GOAL OF THE EXERCISE :: The expected output is each line in the data below that includes the string "microscopy".

RECORDS SHOWN ::

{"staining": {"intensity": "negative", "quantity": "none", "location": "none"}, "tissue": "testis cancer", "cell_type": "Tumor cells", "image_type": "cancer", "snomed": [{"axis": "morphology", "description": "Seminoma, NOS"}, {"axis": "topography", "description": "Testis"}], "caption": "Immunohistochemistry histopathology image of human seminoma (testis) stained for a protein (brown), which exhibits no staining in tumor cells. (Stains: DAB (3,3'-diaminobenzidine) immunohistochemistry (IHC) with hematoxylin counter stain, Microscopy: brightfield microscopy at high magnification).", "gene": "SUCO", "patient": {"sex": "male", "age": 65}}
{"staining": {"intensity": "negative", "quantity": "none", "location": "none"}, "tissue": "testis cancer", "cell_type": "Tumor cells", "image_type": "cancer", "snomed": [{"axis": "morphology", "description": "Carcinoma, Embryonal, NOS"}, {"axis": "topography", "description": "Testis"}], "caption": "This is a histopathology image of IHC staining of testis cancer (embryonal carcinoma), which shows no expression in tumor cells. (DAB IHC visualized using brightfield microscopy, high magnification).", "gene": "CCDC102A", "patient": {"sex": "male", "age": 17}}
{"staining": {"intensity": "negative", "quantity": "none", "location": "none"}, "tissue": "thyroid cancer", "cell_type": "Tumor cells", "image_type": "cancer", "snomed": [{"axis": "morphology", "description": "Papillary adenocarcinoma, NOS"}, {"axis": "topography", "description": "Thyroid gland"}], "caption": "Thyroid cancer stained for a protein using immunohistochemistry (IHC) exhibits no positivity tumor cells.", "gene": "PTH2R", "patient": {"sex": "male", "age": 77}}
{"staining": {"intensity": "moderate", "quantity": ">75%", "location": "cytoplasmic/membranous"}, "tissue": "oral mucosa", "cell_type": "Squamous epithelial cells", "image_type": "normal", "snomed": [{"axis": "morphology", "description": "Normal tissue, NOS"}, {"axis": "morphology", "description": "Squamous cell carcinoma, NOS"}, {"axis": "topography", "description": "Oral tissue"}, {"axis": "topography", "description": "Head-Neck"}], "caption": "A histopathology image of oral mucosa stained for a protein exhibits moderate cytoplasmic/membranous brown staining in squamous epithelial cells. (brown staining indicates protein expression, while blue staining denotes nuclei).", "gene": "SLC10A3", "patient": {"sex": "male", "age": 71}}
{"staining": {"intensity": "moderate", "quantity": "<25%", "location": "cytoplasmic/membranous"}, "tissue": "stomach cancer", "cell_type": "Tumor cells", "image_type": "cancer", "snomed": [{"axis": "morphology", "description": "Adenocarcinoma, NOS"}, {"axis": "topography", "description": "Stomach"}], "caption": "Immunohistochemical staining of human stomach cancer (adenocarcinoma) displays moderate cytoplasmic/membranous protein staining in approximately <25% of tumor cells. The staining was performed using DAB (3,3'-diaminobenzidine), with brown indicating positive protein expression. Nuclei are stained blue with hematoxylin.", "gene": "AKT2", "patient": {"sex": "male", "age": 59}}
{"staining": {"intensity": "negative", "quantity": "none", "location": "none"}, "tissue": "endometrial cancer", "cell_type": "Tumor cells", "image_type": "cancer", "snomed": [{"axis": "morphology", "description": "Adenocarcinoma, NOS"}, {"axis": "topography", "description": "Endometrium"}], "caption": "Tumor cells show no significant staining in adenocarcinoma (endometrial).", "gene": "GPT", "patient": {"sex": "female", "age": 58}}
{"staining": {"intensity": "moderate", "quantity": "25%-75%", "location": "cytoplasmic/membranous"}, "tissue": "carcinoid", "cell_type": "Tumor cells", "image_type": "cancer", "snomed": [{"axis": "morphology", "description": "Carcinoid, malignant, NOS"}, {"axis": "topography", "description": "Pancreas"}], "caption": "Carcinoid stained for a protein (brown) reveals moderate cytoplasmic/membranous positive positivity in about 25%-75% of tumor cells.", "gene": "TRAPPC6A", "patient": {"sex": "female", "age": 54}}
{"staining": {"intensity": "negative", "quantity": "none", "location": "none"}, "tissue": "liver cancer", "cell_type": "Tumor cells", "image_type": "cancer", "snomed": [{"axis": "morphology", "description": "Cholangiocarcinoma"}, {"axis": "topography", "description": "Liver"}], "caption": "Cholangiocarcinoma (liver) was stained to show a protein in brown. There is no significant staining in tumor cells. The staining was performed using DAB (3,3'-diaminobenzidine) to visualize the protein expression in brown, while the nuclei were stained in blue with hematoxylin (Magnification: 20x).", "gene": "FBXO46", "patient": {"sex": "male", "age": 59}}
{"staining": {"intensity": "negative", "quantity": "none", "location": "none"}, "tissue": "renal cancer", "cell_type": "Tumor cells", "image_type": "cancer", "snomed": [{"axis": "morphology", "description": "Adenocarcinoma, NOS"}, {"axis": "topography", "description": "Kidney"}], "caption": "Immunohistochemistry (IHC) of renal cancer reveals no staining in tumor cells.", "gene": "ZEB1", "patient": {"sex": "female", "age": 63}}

RESULT OF THE TASK ::
{"staining": {"intensity": "negative", "quantity": "none", "location": "none"}, "tissue": "testis cancer", "cell_type": "Tumor cells", "image_type": "cancer", "snomed": [{"axis": "morphology", "description": "Seminoma, NOS"}, {"axis": "topography", "description": "Testis"}], "caption": "Immunohistochemistry histopathology image of human seminoma (testis) stained for a protein (brown), which exhibits no staining in tumor cells. (Stains: DAB (3,3'-diaminobenzidine) immunohistochemistry (IHC) with hematoxylin counter stain, Microscopy: brightfield microscopy at high magnification).", "gene": "SUCO", "patient": {"sex": "male", "age": 65}}
{"staining": {"intensity": "negative", "quantity": "none", "location": "none"}, "tissue": "testis cancer", "cell_type": "Tumor cells", "image_type": "cancer", "snomed": [{"axis": "morphology", "description": "Carcinoma, Embryonal, NOS"}, {"axis": "topography", "description": "Testis"}], "caption": "This is a histopathology image of IHC staining of testis cancer (embryonal carcinoma), which shows no expression in tumor cells. (DAB IHC visualized using brightfield microscopy, high magnification).", "gene": "CCDC102A", "patient": {"sex": "male", "age": 17}}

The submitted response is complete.